Here, we've added a wrapper function that will scrape the search of the first page and then scrape the remaining pages concurrently.

We need some execution code to run this scraper:

BASE_HEADERS = {
    "user-agent": "Mozilla/5.0 (Windows NT 10.0; Win64; x64) AppleWebKit/537.36 (KHTML, like Gecko) Chrome/96.0.4664.110 Safari/537.36",
    "accept": "text/html,application/xhtml+xml,application/xml;q=0.9,image/webp,image/apng,*/*;q=0.8",
    "accept-language": "en-US;en;q=0.9",
    "accept-encoding": "gzip, deflate, br",
}


async def run():
    # limit connection speed to prevent scraping too fast
    limits = httpx.Limits(max_keepalive_connections=5, max_connections=5)
    async with httpx.AsyncClient(headers=BASE_HEADERS, limits=limits) as session:
        results = await discover_walmart("spider", session=session)
        print(json.dumps(results, indent=2))


if __name__ == "__main__":
    asyncio.run(run())

Here, we're applying some custom headers to our web connection session to avoid scraper blocking. We create an asynchronous httpx client and call our discover function to find all results of this page:

Example of output
[
  {
    "__typename": "Product",
    "availabilityStatusDisplayValue": "In stock",
    "productLocationDisplayValue": null,
    "externalInfoUrl": "",
    "canonicalUrl": "/ip/Eliminator-Ant-Roach-Spider-Killer4-20-oz-Kills-Insects-Spiders/795033156",
    "canAddToCart": true,
    "showOptions": false,
    "showBuyNow": false,
    "description": "<li>KILLS ON CONTACT: Eliminator Ant, Roach & Spider Killer4 kills cockroaches, ants, carpenter ants, crickets, firebrats, fleas, silverfish and spiders</li><li>NON-STAINING: This water-based product</li>",
    "flag": "",
    "badge": {
      "text": "",
      "id": "",
      "type": "",
      "key": ""
    },
    "fulfillmentBadges": [
      "Pickup",
      "Delivery",
      "1-day shipping"
    ],
    "fulfillmentIcon": {
      "key": "SAVE_WITH_W_PLUS",
      "label": "Save with"
    },
    "fulfillmentBadge": "Tomorrow",
    "fulfillmentSpeed": [
      "TOMORROW"
    ],
    "fulfillmentType": "FC",
    "groupMetaData": {
      "groupType": null,
      "groupSubType": null,
      "numberOfComponents": 0,
      "groupComponents": null
    },
    "id": "5D3NBXRMIZK4",
    "itemType": null,
    "usItemId": "795033156",
    "image": "https://i5.walmartimages.com/asr/c9c0c51c-f30f-4eb2-aaf1-88f599167584.d824f7ff13f10b3dcfb9dadd2a04686d.jpeg?odnHeight=180&odnWidth=180&odnBg=ffffff",
    "isOutOfStock": false,
    "esrb": "",
    "mediaRating": "",
    "name": "Eliminator Ant, Roach & Spider Killer4, 20 oz, Kills Insects & Spiders",
    "price": 3.48,
    "preOrder": {
      "isPreOrder": false,
      "preOrderMessage": null,
      "preOrderStreetDateMessage": null
    },
    "..."
]

Dealing With Paging Limits

There's one minor issue with our search discovery approach - page limit. Walmart returns only 25 pages (1000 products) per query - what if our query has more than that?

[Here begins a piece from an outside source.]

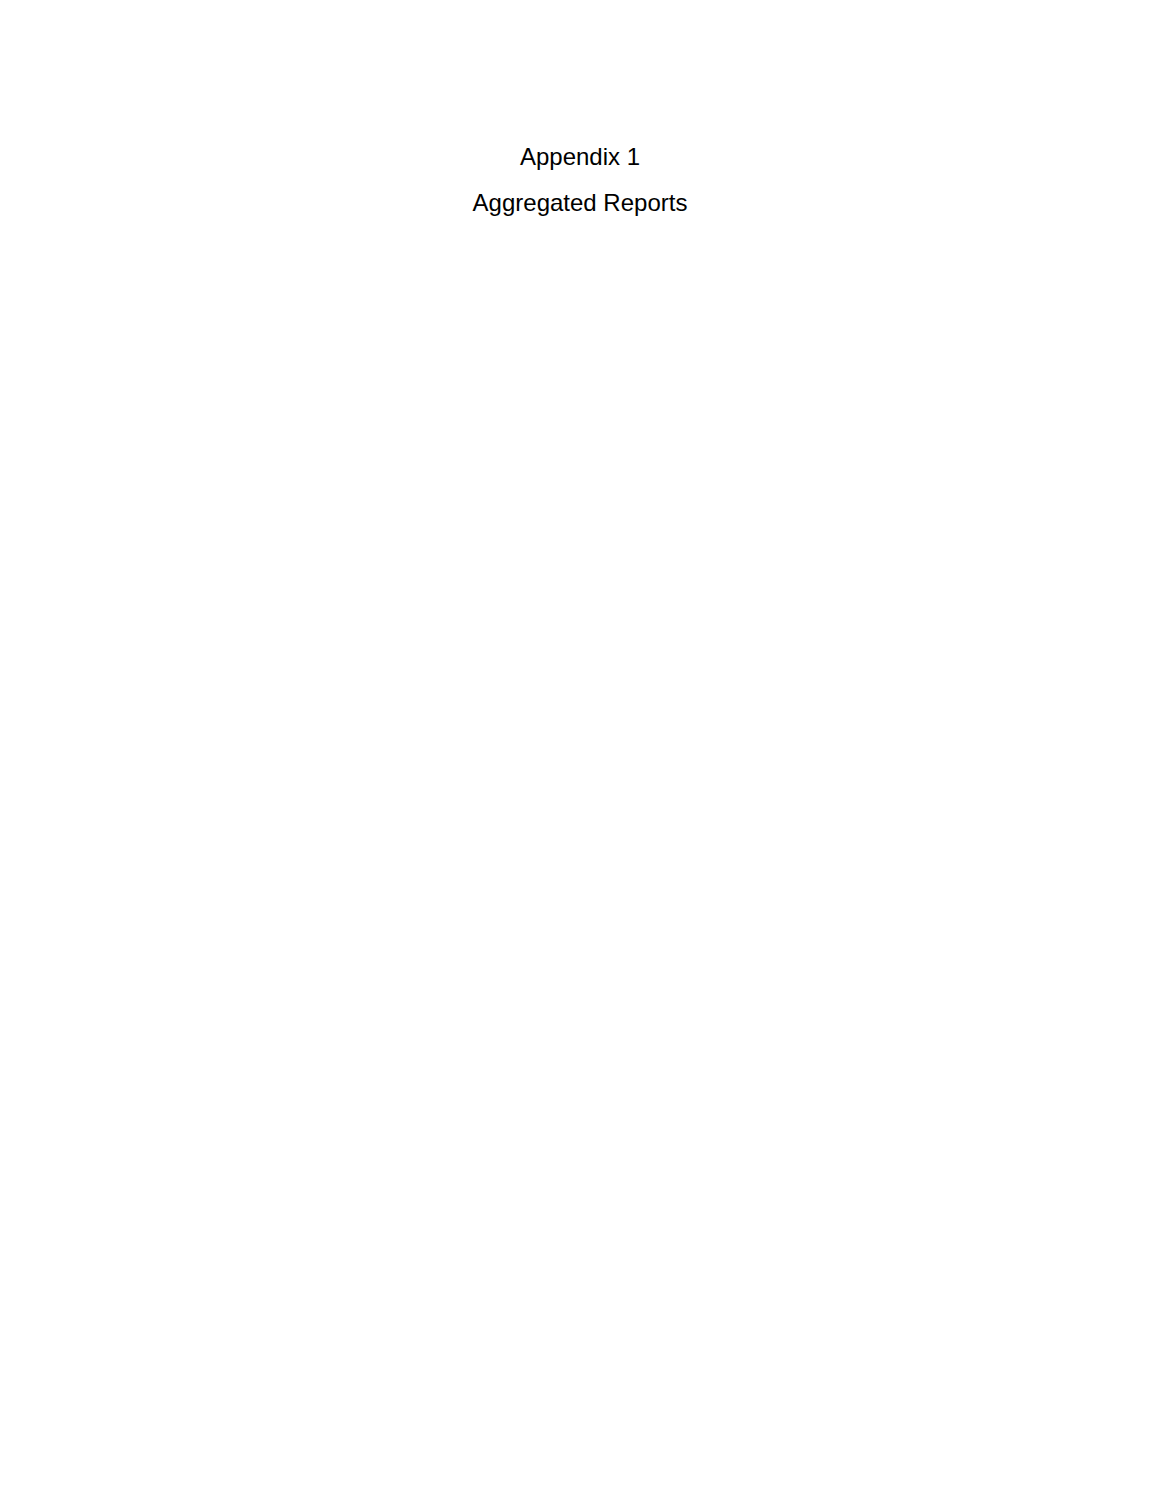Appendix 1
Aggregated Reports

The best way to deal with this is to split our query into multiple smaller queries and we can do this by applying filters:

walmart filters that fit for batching

The first thing we can do is reverse ordering: we can scrape lowest-to-highest ordered results and then reverse that - doubling our coverage to 50 pages or 2000 products!

Further, we can split our query into smaller queries by using single-choice filters (radio buttons) like "department" or go even further and use price ranges.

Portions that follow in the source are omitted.